▶ **ACTIVITY**
When a line in the listing contains the string "pillow", pick it out and copy it.

▶ **MATERIAL TO PROCESS**
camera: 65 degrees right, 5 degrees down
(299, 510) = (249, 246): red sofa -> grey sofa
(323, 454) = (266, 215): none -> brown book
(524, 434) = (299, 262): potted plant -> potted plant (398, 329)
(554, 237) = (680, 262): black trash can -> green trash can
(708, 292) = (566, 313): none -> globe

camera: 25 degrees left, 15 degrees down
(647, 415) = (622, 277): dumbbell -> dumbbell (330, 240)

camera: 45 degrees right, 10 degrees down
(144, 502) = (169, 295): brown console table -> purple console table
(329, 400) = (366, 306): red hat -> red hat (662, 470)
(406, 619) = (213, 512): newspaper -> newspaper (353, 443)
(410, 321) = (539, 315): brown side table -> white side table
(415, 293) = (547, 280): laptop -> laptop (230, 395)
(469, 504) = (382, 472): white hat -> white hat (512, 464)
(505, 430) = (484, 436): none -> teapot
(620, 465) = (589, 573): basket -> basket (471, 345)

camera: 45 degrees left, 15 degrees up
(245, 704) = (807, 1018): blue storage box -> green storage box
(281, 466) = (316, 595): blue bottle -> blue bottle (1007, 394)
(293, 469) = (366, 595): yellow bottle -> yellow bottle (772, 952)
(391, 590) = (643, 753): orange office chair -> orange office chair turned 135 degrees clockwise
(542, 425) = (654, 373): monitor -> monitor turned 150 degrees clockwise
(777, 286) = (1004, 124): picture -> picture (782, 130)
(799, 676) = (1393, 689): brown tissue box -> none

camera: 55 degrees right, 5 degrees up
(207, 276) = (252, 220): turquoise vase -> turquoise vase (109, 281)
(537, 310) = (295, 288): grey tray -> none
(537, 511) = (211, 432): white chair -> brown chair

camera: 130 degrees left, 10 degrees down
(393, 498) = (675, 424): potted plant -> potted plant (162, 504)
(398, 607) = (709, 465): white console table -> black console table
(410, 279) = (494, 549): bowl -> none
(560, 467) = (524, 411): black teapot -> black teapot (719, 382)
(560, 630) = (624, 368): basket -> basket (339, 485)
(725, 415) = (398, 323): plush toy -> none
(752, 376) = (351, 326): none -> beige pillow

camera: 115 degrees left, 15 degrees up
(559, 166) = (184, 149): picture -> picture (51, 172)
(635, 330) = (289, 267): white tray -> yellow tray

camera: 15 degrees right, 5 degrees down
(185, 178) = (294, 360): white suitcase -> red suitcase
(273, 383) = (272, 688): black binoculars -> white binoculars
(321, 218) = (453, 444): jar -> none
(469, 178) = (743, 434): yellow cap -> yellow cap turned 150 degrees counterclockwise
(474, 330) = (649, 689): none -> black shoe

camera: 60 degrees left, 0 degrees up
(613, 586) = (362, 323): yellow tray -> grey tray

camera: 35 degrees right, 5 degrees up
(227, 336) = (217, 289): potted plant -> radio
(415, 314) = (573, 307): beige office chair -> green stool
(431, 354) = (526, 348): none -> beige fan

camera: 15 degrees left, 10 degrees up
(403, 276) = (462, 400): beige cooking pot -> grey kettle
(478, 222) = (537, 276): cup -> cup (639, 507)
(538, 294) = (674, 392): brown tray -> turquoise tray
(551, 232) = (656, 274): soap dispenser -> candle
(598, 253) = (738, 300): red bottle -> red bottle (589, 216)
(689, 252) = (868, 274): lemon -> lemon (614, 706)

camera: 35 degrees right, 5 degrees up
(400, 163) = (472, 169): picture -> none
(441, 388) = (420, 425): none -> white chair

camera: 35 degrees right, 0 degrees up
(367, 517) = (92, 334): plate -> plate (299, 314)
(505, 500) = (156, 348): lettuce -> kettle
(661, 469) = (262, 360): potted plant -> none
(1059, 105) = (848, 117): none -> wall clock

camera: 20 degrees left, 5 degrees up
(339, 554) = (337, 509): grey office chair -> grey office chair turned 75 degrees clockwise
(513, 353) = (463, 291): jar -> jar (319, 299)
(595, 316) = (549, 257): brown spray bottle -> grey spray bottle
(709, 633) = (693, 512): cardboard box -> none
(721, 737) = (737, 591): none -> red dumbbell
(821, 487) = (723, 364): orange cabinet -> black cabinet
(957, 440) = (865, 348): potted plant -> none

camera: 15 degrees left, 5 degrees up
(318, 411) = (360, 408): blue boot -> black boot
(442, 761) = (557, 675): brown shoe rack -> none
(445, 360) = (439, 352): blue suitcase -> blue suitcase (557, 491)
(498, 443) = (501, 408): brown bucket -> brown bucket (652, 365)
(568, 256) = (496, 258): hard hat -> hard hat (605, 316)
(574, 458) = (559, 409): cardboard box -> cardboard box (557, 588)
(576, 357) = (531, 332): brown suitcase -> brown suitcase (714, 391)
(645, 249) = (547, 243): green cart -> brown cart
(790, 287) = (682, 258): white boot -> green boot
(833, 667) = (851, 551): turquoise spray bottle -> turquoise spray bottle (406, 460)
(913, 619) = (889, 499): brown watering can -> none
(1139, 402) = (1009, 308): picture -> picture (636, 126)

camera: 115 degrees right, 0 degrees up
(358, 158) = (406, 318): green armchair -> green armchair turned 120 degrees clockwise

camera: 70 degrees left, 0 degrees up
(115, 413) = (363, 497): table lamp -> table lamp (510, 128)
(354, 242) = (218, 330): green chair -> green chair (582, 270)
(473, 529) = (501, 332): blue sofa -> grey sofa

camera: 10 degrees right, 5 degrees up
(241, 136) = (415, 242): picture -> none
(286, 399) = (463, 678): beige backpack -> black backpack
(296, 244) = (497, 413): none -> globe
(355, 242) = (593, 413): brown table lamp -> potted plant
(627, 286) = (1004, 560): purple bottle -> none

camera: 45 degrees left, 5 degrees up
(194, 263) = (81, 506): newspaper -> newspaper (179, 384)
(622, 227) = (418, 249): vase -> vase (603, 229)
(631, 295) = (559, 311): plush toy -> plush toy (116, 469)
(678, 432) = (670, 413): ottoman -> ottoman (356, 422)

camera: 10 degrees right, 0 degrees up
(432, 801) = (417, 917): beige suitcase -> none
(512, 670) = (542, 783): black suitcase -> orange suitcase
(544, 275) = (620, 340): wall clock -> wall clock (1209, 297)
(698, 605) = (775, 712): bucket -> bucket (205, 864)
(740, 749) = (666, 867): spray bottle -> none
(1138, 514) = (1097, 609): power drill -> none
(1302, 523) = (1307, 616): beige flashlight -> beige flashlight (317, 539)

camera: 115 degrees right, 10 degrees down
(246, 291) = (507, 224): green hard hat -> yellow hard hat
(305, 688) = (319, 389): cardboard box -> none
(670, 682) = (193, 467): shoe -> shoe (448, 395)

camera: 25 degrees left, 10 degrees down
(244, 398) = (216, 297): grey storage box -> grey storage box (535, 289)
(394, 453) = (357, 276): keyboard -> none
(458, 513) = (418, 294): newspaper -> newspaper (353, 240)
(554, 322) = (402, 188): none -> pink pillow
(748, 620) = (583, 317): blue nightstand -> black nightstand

▶ **ANSWER TO THE PROBLEM**
(752, 376) = (351, 326): none -> beige pillow
(554, 322) = (402, 188): none -> pink pillow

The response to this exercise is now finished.